Un deuxième actionnaire québécois pour le fonds belge Theodorus

Le 4ème fonds estampillé Theodorus a déjà effectué six investissements, deux au Québec et quatre en Belgique, indique Marie Bouillez, sa directrice. ©doc

Le fonds d’amorçage en sciences de la vie et high tech bruxellois s’est trouvé un deuxième partenaire financier au Québec en TFAQ2019, un fonds géré par Teralys Capital. Du coup, il clôture à 42 millions d'euros au lieu de 38.

Après avoir mis le pied au Canada et accueilli un premier actionnaire québécois en février dernier, le fonds belge Theodorus vient d'ouvrir ses portes à un deuxième:  le fonds d’amorçage québécois TFAQ2019, lancé par la Caisse de dépôt et placement du Québec et piloté par Teralys Capital, un gestionnaire de private equity, a injecté 3,5 millions d’euros dans le quatrième véhicule du fonds d’investissement d’amorçage bruxellois spécialisé dans les sciences de la vie et la haute technologie.

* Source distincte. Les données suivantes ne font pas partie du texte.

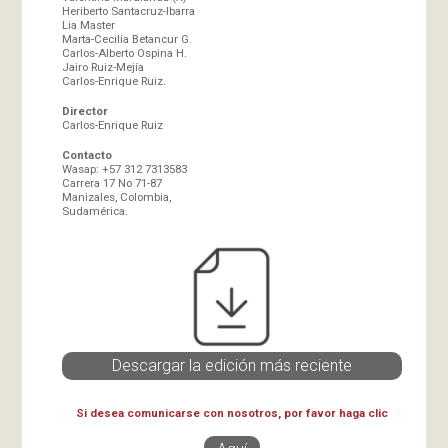
Heriberto Santacruz-Ibarra
Lia Master
Marta-Cecilia Betancur G.
Carlos-Alberto Ospina H.
Jairo Ruiz-Mejía
Carlos-Enrique Ruiz.
Director
Carlos-Enrique Ruiz
Contacto
Wasap: +57 312 7313583
Carrera 17 No 71-87
Manizales, Colombia,
Sudamérica.
Descargar la edición más reciente
Si desea comunicarse con nosotros, por favor haga clic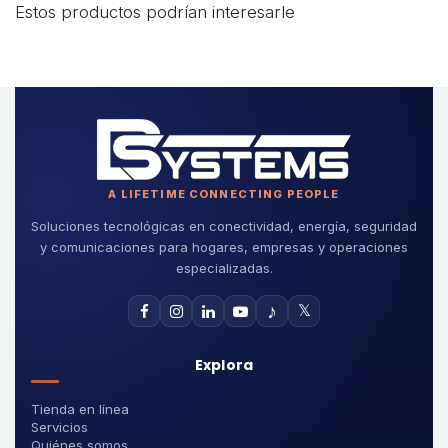
Estos productos podrían interesarle
A LIFETIME CONNECTING PEOPLE
Soluciones tecnológicas en conectividad, energía, seguridad
y comunicaciones para hogares, empresas y operaciones
especializadas.
♪
𝕏
Explora
Tienda en línea
Servicios
Quiénes somos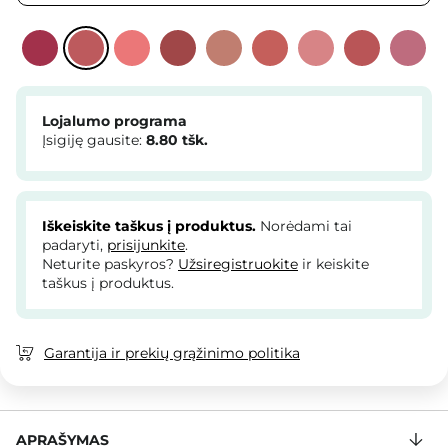
Lojalumo programa
Įsigiję gausite:
8.80
tšk.
Iškeiskite taškus į produktus.
Norėdami tai
padaryti,
prisijunkite
.
Neturite paskyros?
Užsiregistruokite
ir keiskite
taškus į produktus.
Garantija ir prekių grąžinimo politika
APRAŠYMAS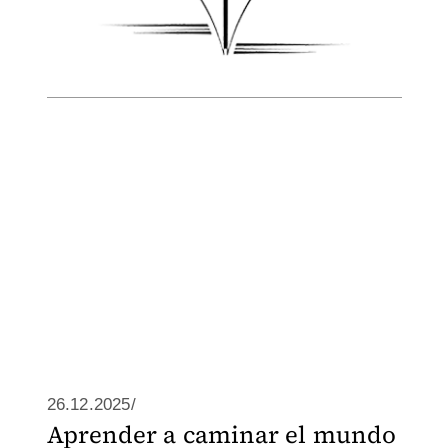
26.12.2025/
Aprender a caminar el mundo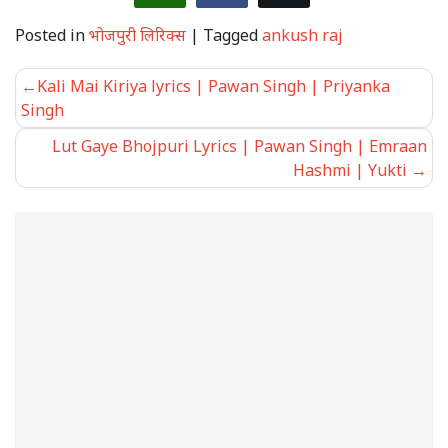
Posted in
भोजपुरी लिरिक्स
|
Tagged
ankush raj
Post
Kali Mai Kiriya lyrics | Pawan Singh | Priyanka
navigation
Singh
Lut Gaye Bhojpuri Lyrics | Pawan Singh | Emraan
Hashmi | Yukti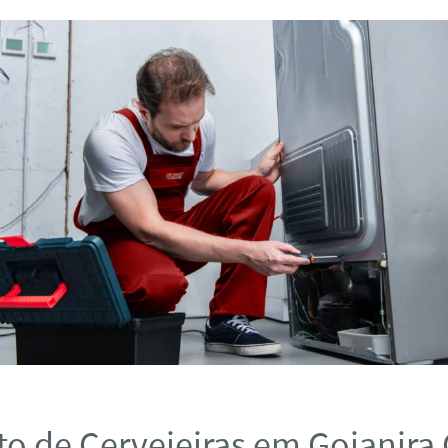
to de Cervejeiras em Goianira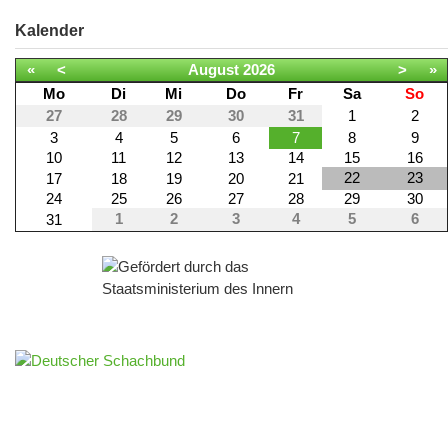
Kalender
«
<
August
2026
>
»
Mo
Di
Mi
Do
Fr
Sa
So
27
28
29
30
31
1
2
3
4
5
6
7
8
9
10
11
12
13
14
15
16
22
23
17
18
19
20
21
24
25
26
27
28
29
30
1
2
3
4
5
6
31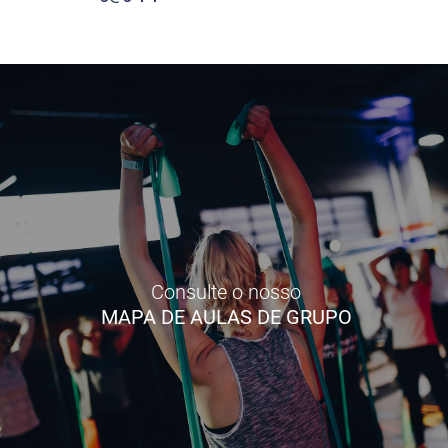
Consulte o nosso
MAPA DE AULAS DE GRUPO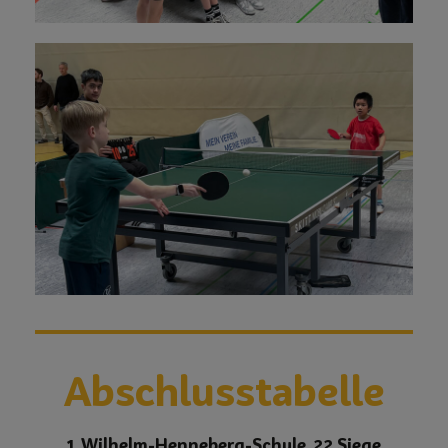
Abschlusstabelle
1. Wilhelm-Henneberg-Schule, 22 Siege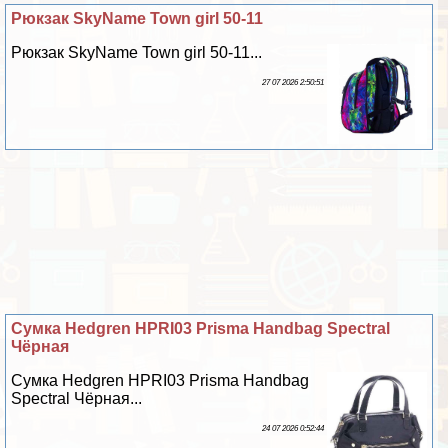
Рюкзак SkyName Town girl 50-11
Рюкзак SkyName Town girl 50-11...
27 07 2026 2:50:51
Сумка Hedgren HPRI03 Prisma Handbag Spectral
Чёрная
Сумка Hedgren HPRI03 Prisma Handbag
Spectral Чёрная...
24 07 2026 0:52:44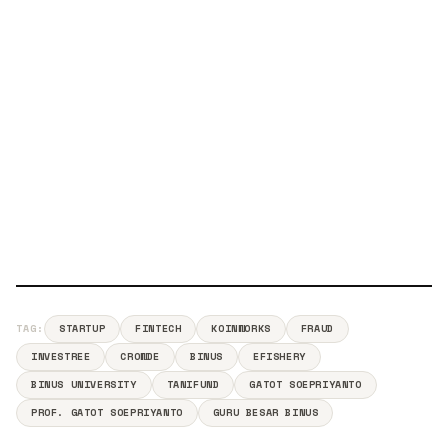
TAG:
STARTUP
FINTECH
KOINWORKS
FRAUD
INVESTREE
CROWDE
BINUS
EFISHERY
BINUS UNIVERSITY
TANIFUND
GATOT SOEPRIYANTO
PROF. GATOT SOEPRIYANTO
GURU BESAR BINUS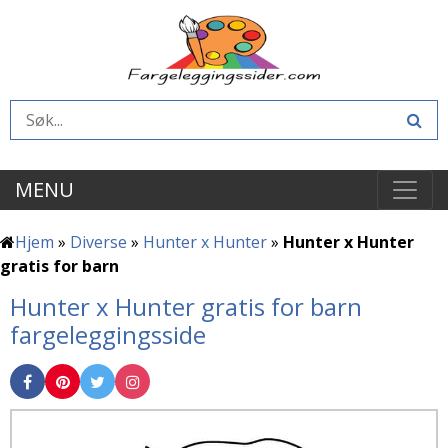
MENU
Hjem
»
Diverse
»
Hunter x Hunter
»
Hunter x Hunter
gratis for barn
Hunter x Hunter gratis for barn
fargeleggingsside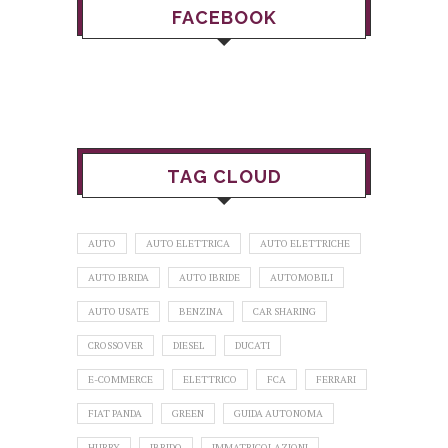
FACEBOOK
TAG CLOUD
AUTO
AUTO ELETTRICA
AUTO ELETTRICHE
AUTO IBRIDA
AUTO IBRIDE
AUTOMOBILI
AUTO USATE
BENZINA
CAR SHARING
CROSSOVER
DIESEL
DUCATI
E-COMMERCE
ELETTRICO
FCA
FERRARI
FIAT PANDA
GREEN
GUIDA AUTONOMA
HURRY
IBRIDO
IMMATRICOLAZIONI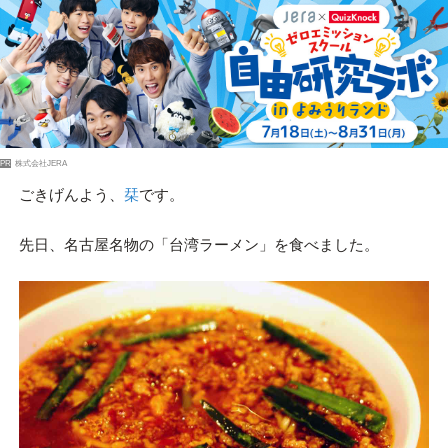
PR
株式会社JERA
ごきげんよう、
栞
です。
先日、名古屋名物の「台湾ラーメン」を食べました。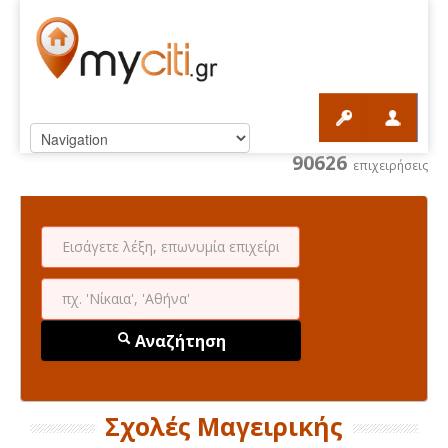
90626
επιχειρήσεις
Αναζήτηση
Σχολές Μαγειρικής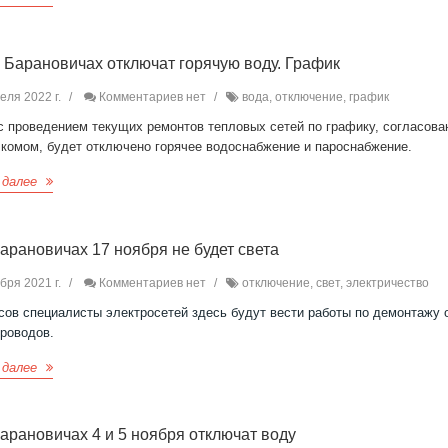
в Барановичах отключат горячую воду. График
еля 2022 г.
Комментариев нет
вода, отключение, график
с проведением текущих ремонтов тепловых сетей по графику, согласова
лкомом, будет отключено горячее водоснабжение и пароснабжение.
 далее
Барановичах 17 ноября не будет света
бря 2021 г.
Комментариев нет
отключение, свет, электричество
сов специалисты электросетей здесь будут вести работы по демонтажу 
проводов.
 далее
Барановичах 4 и 5 ноября отключат воду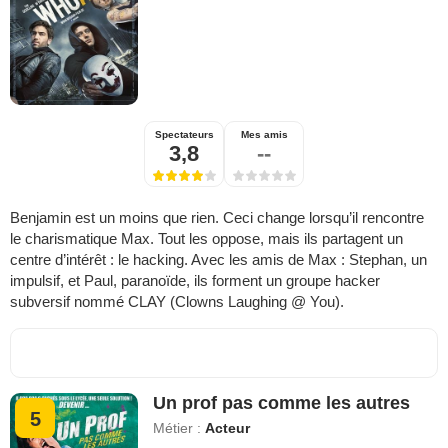
Spectateurs
Mes amis
3,8
--
Benjamin est un moins que rien. Ceci change lorsqu’il rencontre
le charismatique Max. Tout les oppose, mais ils partagent un
centre d’intérêt : le hacking. Avec les amis de Max : Stephan, un
impulsif, et Paul, paranoïde, ils forment un groupe hacker
subversif nommé CLAY (Clowns Laughing @ You).
Un prof pas comme les autres
5
Métier :
Acteur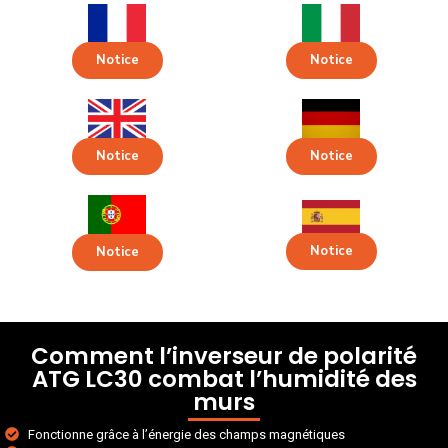
Notice
Notice
Notice
Notice
Notice
Notice
Comment l’inverseur de polarité
ATG LC30 combat l’humidité des
murs
Fonctionne grâce à l’énergie des champs magnétiques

Cet engagement porte les ressources totales de Theodorus IV à 42 millions d’euros car en parallèle, la SFPI a également ajouté 0,5 million aux 4,5 millions qu’elle y avait déjà mis.

Theodorus IV va investir 16 millions d’euros au Québec et 26 millions en Belgique au cours des cinq années à venir.

Theodorus IV va investir 16 millions d’euros au Québec et 26 millions en Belgique au cours des cinq années à venir, concrétisant ainsi sa volonté de bâtir des ponts entre les écosystèmes de spin-off belge et canadien. Il avait, pour rappel, convaincu en début d’année le fonds de solidarité FTQ, qui compte plus de 700.000 actionnaires-épargnants au Québec, de participer à cette nouvelle aventure.

Cette alliance binationale est née d’un constat : le Québec consacre jusqu’ici beaucoup plus d’argent à la recherche qu’aux spin-off alors que les Belges présentent un meilleur équilibre entre les deux types d’investissement. Les Belges de Theodorus peuvent donc apporter leur expertise dans l’amorçage aux Québécois tandis que les deux parties peuvent croiser leurs expériences au profit des jeunes pousses en quête de déploiement à l’international.

Ambitions au Canada

TFAQ2019 est un programme de 50 millions de dollars canadiens dédié aux fonds d’amorçage au Québec. Il est géré par Teralys Capital, qui a 2 milliards de dollars sous gestion dans les secteurs des technologies de l’information, des sciences de la vie et des innovations vertes ou industrielles.

"Accueillir un acteur d’une telle envergure est un gage supplémentaire de la volonté de l’écosystème canadien de donner tous les moyens au fonds Theodorus pour réaliser ses ambitions québécoises."
Marie Bouillez
managing director, Theodorus

"Cet investissement (dans Theodorus IV) reflète parfaitement l’esprit du programme TFAQ2019 ainsi que notre volonté de soutenir l’expansion de l’écosystème entrepreneurial québécois ", souligne Seif Belhani, directeur chez Teralys Capital.

"Accueillir un acteur d’une telle envergure dans le capital-risque nord-américain est un gage supplémentaire de la volonté de l’écosystème canadien de donner tous les moyens au fonds Theodorus pour réaliser ses ambitions québécoises", souligne de son côté Marie Bouillez, la directrice générale du fonds belge.

Déjà 6 investissements

Theodorus IV investira 0,5 à 3 millions d’euros dans une vingtaine de sociétés sur les deux rives de l’Atlantique. Le fonds a déjà sélectionné six jeunes entreprises, dans lesquelles il a investi: la medtech (technologie médicale) Kaspard, ainsi que les biotechnologiques Apaxen, InHaTarget Therapeutics et Gepeceron en Belgique, les medtechs Moonshot Health et Icentia au Québec.

Le dernier investissement en date concerne Icentia. Fondée en 2012, cette société développe des solutions innovantes dans le domaine des tests médicaux ambulatoires. Son test CardioSTAT aide les médecins à identifier plus rapidement les anomalies cardiaques. Cette medtech emploie déjà plus de 100 personnes au Canada et au Royaume-Uni. "L’expertise de notre nouveau partenaire (Theodorus) s’inscrit parfaitement dans notre ambitieux plan de croissance en Europe et à l’international", explique son CEO Pierre Paquet. Concrètement, elle envisage d'entrer en Europe continentale sur des marchés comme le Benelux et la France. L'arrivée d'un partenaire européen dans son capital doit l'aider à s'y implanter, ce qui est désormais une des missions de Theodorus.